___ INPUT DATA
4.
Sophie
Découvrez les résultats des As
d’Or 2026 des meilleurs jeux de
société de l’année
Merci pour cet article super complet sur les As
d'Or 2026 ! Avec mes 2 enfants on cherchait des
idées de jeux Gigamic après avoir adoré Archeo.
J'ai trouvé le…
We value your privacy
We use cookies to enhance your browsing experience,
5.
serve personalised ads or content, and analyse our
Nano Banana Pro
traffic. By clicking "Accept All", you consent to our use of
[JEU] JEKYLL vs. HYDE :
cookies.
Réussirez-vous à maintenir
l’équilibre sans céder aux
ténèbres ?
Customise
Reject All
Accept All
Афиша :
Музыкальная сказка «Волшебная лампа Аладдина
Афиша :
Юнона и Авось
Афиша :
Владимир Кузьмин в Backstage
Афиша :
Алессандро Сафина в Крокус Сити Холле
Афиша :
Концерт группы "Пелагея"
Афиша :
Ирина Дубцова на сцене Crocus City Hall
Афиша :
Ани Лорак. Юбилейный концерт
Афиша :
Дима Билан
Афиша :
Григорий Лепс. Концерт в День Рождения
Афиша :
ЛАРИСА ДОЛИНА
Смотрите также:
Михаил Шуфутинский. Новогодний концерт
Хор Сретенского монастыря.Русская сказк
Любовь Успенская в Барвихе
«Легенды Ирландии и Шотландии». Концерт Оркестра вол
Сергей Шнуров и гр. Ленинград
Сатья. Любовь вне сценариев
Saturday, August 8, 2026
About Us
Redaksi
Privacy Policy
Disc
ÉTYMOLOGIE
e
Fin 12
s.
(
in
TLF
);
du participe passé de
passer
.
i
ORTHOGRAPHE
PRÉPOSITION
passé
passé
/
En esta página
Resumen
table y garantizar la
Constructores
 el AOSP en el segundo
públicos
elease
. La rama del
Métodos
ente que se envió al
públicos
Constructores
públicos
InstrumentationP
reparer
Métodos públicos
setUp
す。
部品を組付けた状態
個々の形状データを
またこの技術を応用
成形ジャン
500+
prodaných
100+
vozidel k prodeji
______
TASK
All records above are to be output again exactly as they stand.

EXPECTED ANSWER
4.
Sophie
Découvrez les résultats des As
d’Or 2026 des meilleurs jeux de
société de l’année
Merci pour cet article super complet sur les As
d'Or 2026 ! Avec mes 2 enfants on cherchait des
idées de jeux Gigamic après avoir adoré Archeo.
J'ai trouvé le…
We value your privacy
We use cookies to enhance your browsing experience,
5.
serve personalised ads or content, and analyse our
Nano Banana Pro
traffic. By clicking "Accept All", you consent to our use of
[JEU] JEKYLL vs. HYDE :
cookies.
Réussirez-vous à maintenir
l’équilibre sans céder aux
ténèbres ?
Customise
Reject All
Accept All
Афиша :
Музыкальная сказка «Волшебная лампа Аладдина
Афиша :
Юнона и Авось
Афиша :
Владимир Кузьмин в Backstage
Афиша :
Алессандро Сафина в Крокус Сити Холле
Афиша :
Концерт группы "Пелагея"
Афиша :
Ирина Дубцова на сцене Crocus City Hall
Афиша :
Ани Лорак. Юбилейный концерт
Афиша :
Дима Билан
Афиша :
Григорий Лепс. Концерт в День Рождения
Афиша :
ЛАРИСА ДОЛИНА
Смотрите также:
Михаил Шуфутинский. Новогодний концерт
Хор Сретенского монастыря.Русская сказк
Любовь Успенская в Барвихе
«Легенды Ирландии и Шотландии». Концерт Оркестра вол
Сергей Шнуров и гр. Ленинград
Сатья. Любовь вне сценариев
Saturday, August 8, 2026
About Us
Redaksi
Privacy Policy
Disc
ÉTYMOLOGIE
e
Fin 12
s.
(
in
TLF
);
du participe passé de
passer
.
i
ORTHOGRAPHE
PRÉPOSITION
passé
passé
/
En esta página
Resumen
table y garantizar la
Constructores
 el AOSP en el segundo
públicos
elease
. La rama del
Métodos
ente que se envió al
públicos
Constructores
públicos
InstrumentationP
reparer
Métodos públicos
setUp
す。
部品を組付けた状態
個々の形状データを
またこの技術を応用
成形ジャン
500+
prodaných
100+
vozidel k prodeji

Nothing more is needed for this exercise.